§ **WHAT THE TASK REQUIRES**: Copy every record verbatim. Leave the pictures out.

§ **Stored items from a collection**:

*** Begin section ***

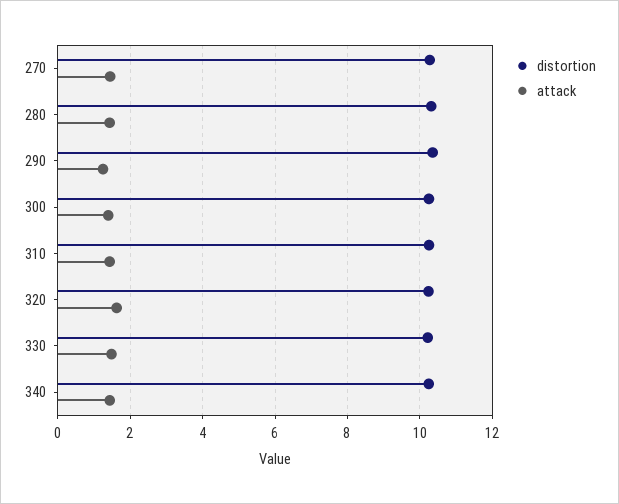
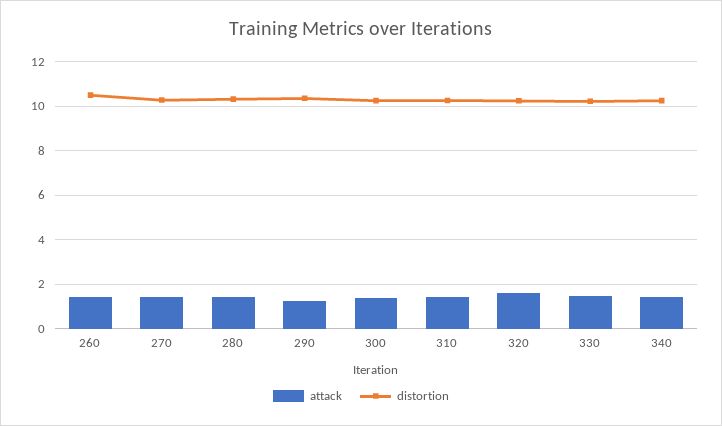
  {
    "distortion": {
      "270": 10.2,
      "280": 10.4,
      "290": 10.4,
      "300": 10.2,
      "310": 10.2,
      "320": 10.2,
      "330": 10.2,
-     "340": 10.2
+     "340": 10.2,
+     "260": 10.5
    },
    "attack": {
      "270": 1.4,
      "280": 1.4,
      "290": 1.2,
      "300": 1.4,
      "310": 1.4,
      "320": 1.6,
      "330": 1.4,
-     "340": 1.4
+     "340": 1.4,
+     "260": 1.5
    }
  }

*** End section ***

§ **TASK SOLUTION**:
  {
    "distortion": {
      "270": 10.2,
      "280": 10.4,
      "290": 10.4,
      "300": 10.2,
      "310": 10.2,
      "320": 10.2,
      "330": 10.2,
-     "340": 10.2
+     "340": 10.2,
+     "260": 10.5
    },
    "attack": {
      "270": 1.4,
      "280": 1.4,
      "290": 1.2,
      "300": 1.4,
      "310": 1.4,
      "320": 1.6,
      "330": 1.4,
-     "340": 1.4
+     "340": 1.4,
+     "260": 1.5
    }
  }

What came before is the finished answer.